---------- Data provided

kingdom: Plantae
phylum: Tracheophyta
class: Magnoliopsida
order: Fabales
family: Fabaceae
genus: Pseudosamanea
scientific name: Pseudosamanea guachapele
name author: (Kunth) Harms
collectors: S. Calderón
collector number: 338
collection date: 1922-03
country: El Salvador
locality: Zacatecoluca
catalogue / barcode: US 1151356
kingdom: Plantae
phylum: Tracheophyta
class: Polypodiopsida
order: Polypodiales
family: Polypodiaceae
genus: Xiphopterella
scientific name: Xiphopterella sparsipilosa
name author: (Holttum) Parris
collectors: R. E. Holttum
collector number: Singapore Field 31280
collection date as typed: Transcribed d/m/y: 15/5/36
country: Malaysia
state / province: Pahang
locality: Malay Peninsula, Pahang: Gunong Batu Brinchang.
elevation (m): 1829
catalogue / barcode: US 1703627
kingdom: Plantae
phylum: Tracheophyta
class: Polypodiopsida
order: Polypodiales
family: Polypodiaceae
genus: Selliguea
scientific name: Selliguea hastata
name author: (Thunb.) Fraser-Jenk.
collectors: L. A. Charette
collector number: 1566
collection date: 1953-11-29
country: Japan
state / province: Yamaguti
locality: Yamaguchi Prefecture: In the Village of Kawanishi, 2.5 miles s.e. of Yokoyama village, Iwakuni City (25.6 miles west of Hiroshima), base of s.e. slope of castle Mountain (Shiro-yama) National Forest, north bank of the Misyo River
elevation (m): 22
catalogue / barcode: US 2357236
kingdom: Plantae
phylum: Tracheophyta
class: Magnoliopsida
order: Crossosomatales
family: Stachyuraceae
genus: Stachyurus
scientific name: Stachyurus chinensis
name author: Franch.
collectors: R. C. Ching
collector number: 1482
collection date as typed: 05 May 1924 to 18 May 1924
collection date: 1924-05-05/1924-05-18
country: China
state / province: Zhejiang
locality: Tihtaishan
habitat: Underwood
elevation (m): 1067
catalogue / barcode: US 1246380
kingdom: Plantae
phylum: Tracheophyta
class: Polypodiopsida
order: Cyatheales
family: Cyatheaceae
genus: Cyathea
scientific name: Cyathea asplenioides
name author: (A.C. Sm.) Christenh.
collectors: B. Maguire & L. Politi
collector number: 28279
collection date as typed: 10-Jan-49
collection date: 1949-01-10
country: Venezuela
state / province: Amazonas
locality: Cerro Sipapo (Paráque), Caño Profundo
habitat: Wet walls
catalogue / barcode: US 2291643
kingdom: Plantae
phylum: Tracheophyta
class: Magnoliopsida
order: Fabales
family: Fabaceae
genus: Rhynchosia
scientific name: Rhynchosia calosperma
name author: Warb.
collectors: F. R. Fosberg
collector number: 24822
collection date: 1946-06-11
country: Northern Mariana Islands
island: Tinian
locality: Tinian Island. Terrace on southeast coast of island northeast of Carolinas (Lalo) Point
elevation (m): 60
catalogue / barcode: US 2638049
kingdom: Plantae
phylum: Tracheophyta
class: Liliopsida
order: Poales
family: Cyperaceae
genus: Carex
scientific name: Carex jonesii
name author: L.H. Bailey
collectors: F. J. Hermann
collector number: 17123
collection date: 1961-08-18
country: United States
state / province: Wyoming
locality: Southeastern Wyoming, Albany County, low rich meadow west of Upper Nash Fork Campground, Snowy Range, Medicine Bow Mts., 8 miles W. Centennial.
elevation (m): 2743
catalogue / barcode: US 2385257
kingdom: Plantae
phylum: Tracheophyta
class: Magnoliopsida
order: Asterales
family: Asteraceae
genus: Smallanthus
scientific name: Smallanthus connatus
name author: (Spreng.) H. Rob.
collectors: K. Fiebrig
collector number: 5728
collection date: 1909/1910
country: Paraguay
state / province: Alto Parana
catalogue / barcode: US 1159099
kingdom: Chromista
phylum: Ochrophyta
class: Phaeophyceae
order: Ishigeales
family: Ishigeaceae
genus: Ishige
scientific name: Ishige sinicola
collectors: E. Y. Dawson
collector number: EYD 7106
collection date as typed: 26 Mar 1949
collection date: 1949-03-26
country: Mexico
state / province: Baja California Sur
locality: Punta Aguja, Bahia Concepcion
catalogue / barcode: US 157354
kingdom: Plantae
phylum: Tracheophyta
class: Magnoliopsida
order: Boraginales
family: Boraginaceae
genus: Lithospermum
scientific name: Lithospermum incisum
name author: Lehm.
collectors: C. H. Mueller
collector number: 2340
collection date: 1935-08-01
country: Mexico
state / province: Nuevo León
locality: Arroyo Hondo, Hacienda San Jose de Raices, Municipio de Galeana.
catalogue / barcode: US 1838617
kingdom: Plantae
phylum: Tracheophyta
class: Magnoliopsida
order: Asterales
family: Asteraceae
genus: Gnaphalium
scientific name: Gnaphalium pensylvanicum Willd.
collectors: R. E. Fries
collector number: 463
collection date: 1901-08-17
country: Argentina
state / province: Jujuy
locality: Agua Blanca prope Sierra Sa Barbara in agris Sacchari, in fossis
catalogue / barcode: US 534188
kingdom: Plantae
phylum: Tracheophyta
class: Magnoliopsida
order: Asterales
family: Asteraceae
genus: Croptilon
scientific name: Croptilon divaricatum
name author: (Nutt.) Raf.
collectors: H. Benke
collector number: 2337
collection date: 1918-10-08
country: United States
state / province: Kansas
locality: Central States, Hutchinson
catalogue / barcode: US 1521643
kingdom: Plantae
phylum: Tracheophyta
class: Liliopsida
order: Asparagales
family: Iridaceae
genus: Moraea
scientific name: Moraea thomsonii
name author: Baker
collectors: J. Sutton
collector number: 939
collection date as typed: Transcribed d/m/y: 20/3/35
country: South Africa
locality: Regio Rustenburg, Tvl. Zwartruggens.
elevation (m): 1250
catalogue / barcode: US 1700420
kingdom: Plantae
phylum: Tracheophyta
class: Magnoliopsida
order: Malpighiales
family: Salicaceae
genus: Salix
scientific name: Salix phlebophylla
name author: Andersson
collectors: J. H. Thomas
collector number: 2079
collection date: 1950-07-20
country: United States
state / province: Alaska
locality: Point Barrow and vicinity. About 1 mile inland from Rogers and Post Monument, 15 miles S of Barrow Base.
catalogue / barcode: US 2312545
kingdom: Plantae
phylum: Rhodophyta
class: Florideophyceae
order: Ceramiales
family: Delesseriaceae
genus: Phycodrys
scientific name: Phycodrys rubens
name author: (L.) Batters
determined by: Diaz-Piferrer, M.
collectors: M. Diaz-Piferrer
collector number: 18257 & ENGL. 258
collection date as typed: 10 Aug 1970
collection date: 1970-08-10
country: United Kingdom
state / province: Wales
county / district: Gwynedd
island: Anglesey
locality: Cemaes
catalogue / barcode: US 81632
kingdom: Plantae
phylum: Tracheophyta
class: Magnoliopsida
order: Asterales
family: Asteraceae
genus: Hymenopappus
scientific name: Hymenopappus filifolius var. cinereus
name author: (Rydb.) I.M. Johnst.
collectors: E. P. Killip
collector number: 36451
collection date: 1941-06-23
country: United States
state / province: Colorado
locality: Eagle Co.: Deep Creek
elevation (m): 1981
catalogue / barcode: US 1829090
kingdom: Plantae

--------------------

Instructions for the task
Copy every line of the records above word for word, with nothing changed or left out.

Answer to the problem
kingdom: Plantae
phylum: Tracheophyta
class: Magnoliopsida
order: Fabales
family: Fabaceae
genus: Pseudosamanea
scientific name: Pseudosamanea guachapele
name author: (Kunth) Harms
collectors: S. Calderón
collector number: 338
collection date: 1922-03
country: El Salvador
locality: Zacatecoluca
catalogue / barcode: US 1151356
kingdom: Plantae
phylum: Tracheophyta
class: Polypodiopsida
order: Polypodiales
family: Polypodiaceae
genus: Xiphopterella
scientific name: Xiphopterella sparsipilosa
name author: (Holttum) Parris
collectors: R. E. Holttum
collector number: Singapore Field 31280
collection date as typed: Transcribed d/m/y: 15/5/36
country: Malaysia
state / province: Pahang
locality: Malay Peninsula, Pahang: Gunong Batu Brinchang.
elevation (m): 1829
catalogue / barcode: US 1703627
kingdom: Plantae
phylum: Tracheophyta
class: Polypodiopsida
order: Polypodiales
family: Polypodiaceae
genus: Selliguea
scientific name: Selliguea hastata
name author: (Thunb.) Fraser-Jenk.
collectors: L. A. Charette
collector number: 1566
collection date: 1953-11-29
country: Japan
state / province: Yamaguti
locality: Yamaguchi Prefecture: In the Village of Kawanishi, 2.5 miles s.e. of Yokoyama village, Iwakuni City (25.6 miles west of Hiroshima), base of s.e. slope of castle Mountain (Shiro-yama) National Forest, north bank of the Misyo River
elevation (m): 22
catalogue / barcode: US 2357236
kingdom: Plantae
phylum: Tracheophyta
class: Magnoliopsida
order: Crossosomatales
family: Stachyuraceae
genus: Stachyurus
scientific name: Stachyurus chinensis
name author: Franch.
collectors: R. C. Ching
collector number: 1482
collection date as typed: 05 May 1924 to 18 May 1924
collection date: 1924-05-05/1924-05-18
country: China
state / province: Zhejiang
locality: Tihtaishan
habitat: Underwood
elevation (m): 1067
catalogue / barcode: US 1246380
kingdom: Plantae
phylum: Tracheophyta
class: Polypodiopsida
order: Cyatheales
family: Cyatheaceae
genus: Cyathea
scientific name: Cyathea asplenioides
name author: (A.C. Sm.) Christenh.
collectors: B. Maguire & L. Politi
collector number: 28279
collection date as typed: 10-Jan-49
collection date: 1949-01-10
country: Venezuela
state / province: Amazonas
locality: Cerro Sipapo (Paráque), Caño Profundo
habitat: Wet walls
catalogue / barcode: US 2291643
kingdom: Plantae
phylum: Tracheophyta
class: Magnoliopsida
order: Fabales
family: Fabaceae
genus: Rhynchosia
scientific name: Rhynchosia calosperma
name author: Warb.
collectors: F. R. Fosberg
collector number: 24822
collection date: 1946-06-11
country: Northern Mariana Islands
island: Tinian
locality: Tinian Island. Terrace on southeast coast of island northeast of Carolinas (Lalo) Point
elevation (m): 60
catalogue / barcode: US 2638049
kingdom: Plantae
phylum: Tracheophyta
class: Liliopsida
order: Poales
family: Cyperaceae
genus: Carex
scientific name: Carex jonesii
name author: L.H. Bailey
collectors: F. J. Hermann
collector number: 17123
collection date: 1961-08-18
country: United States
state / province: Wyoming
locality: Southeastern Wyoming, Albany County, low rich meadow west of Upper Nash Fork Campground, Snowy Range, Medicine Bow Mts., 8 miles W. Centennial.
elevation (m): 2743
catalogue / barcode: US 2385257
kingdom: Plantae
phylum: Tracheophyta
class: Magnoliopsida
order: Asterales
family: Asteraceae
genus: Smallanthus
scientific name: Smallanthus connatus
name author: (Spreng.) H. Rob.
collectors: K. Fiebrig
collector number: 5728
collection date: 1909/1910
country: Paraguay
state / province: Alto Parana
catalogue / barcode: US 1159099
kingdom: Chromista
phylum: Ochrophyta
class: Phaeophyceae
order: Ishigeales
family: Ishigeaceae
genus: Ishige
scientific name: Ishige sinicola
collectors: E. Y. Dawson
collector number: EYD 7106
collection date as typed: 26 Mar 1949
collection date: 1949-03-26
country: Mexico
state / province: Baja California Sur
locality: Punta Aguja, Bahia Concepcion
catalogue / barcode: US 157354
kingdom: Plantae
phylum: Tracheophyta
class: Magnoliopsida
order: Boraginales
family: Boraginaceae
genus: Lithospermum
scientific name: Lithospermum incisum
name author: Lehm.
collectors: C. H. Mueller
collector number: 2340
collection date: 1935-08-01
country: Mexico
state / province: Nuevo León
locality: Arroyo Hondo, Hacienda San Jose de Raices, Municipio de Galeana.
catalogue / barcode: US 1838617
kingdom: Plantae
phylum: Tracheophyta
class: Magnoliopsida
order: Asterales
family: Asteraceae
genus: Gnaphalium
scientific name: Gnaphalium pensylvanicum Willd.
collectors: R. E. Fries
collector number: 463
collection date: 1901-08-17
country: Argentina
state / province: Jujuy
locality: Agua Blanca prope Sierra Sa Barbara in agris Sacchari, in fossis
catalogue / barcode: US 534188
kingdom: Plantae
phylum: Tracheophyta
class: Magnoliopsida
order: Asterales
family: Asteraceae
genus: Croptilon
scientific name: Croptilon divaricatum
name author: (Nutt.) Raf.
collectors: H. Benke
collector number: 2337
collection date: 1918-10-08
country: United States
state / province: Kansas
locality: Central States, Hutchinson
catalogue / barcode: US 1521643
kingdom: Plantae
phylum: Tracheophyta
class: Liliopsida
order: Asparagales
family: Iridaceae
genus: Moraea
scientific name: Moraea thomsonii
name author: Baker
collectors: J. Sutton
collector number: 939
collection date as typed: Transcribed d/m/y: 20/3/35
country: South Africa
locality: Regio Rustenburg, Tvl. Zwartruggens.
elevation (m): 1250
catalogue / barcode: US 1700420
kingdom: Plantae
phylum: Tracheophyta
class: Magnoliopsida
order: Malpighiales
family: Salicaceae
genus: Salix
scientific name: Salix phlebophylla
name author: Andersson
collectors: J. H. Thomas
collector number: 2079
collection date: 1950-07-20
country: United States
state / province: Alaska
locality: Point Barrow and vicinity. About 1 mile inland from Rogers and Post Monument, 15 miles S of Barrow Base.
catalogue / barcode: US 2312545
kingdom: Plantae
phylum: Rhodophyta
class: Florideophyceae
order: Ceramiales
family: Delesseriaceae
genus: Phycodrys
scientific name: Phycodrys rubens
name author: (L.) Batters
determined by: Diaz-Piferrer, M.
collectors: M. Diaz-Piferrer
collector number: 18257 & ENGL. 258
collection date as typed: 10 Aug 1970
collection date: 1970-08-10
country: United Kingdom
state / province: Wales
county / district: Gwynedd
island: Anglesey
locality: Cemaes
catalogue / barcode: US 81632
kingdom: Plantae
phylum: Tracheophyta
class: Magnoliopsida
order: Asterales
family: Asteraceae
genus: Hymenopappus
scientific name: Hymenopappus filifolius var. cinereus
name author: (Rydb.) I.M. Johnst.
collectors: E. P. Killip
collector number: 36451
collection date: 1941-06-23
country: United States
state / province: Colorado
locality: Eagle Co.: Deep Creek
elevation (m): 1981
catalogue / barcode: US 1829090
kingdom: Plantae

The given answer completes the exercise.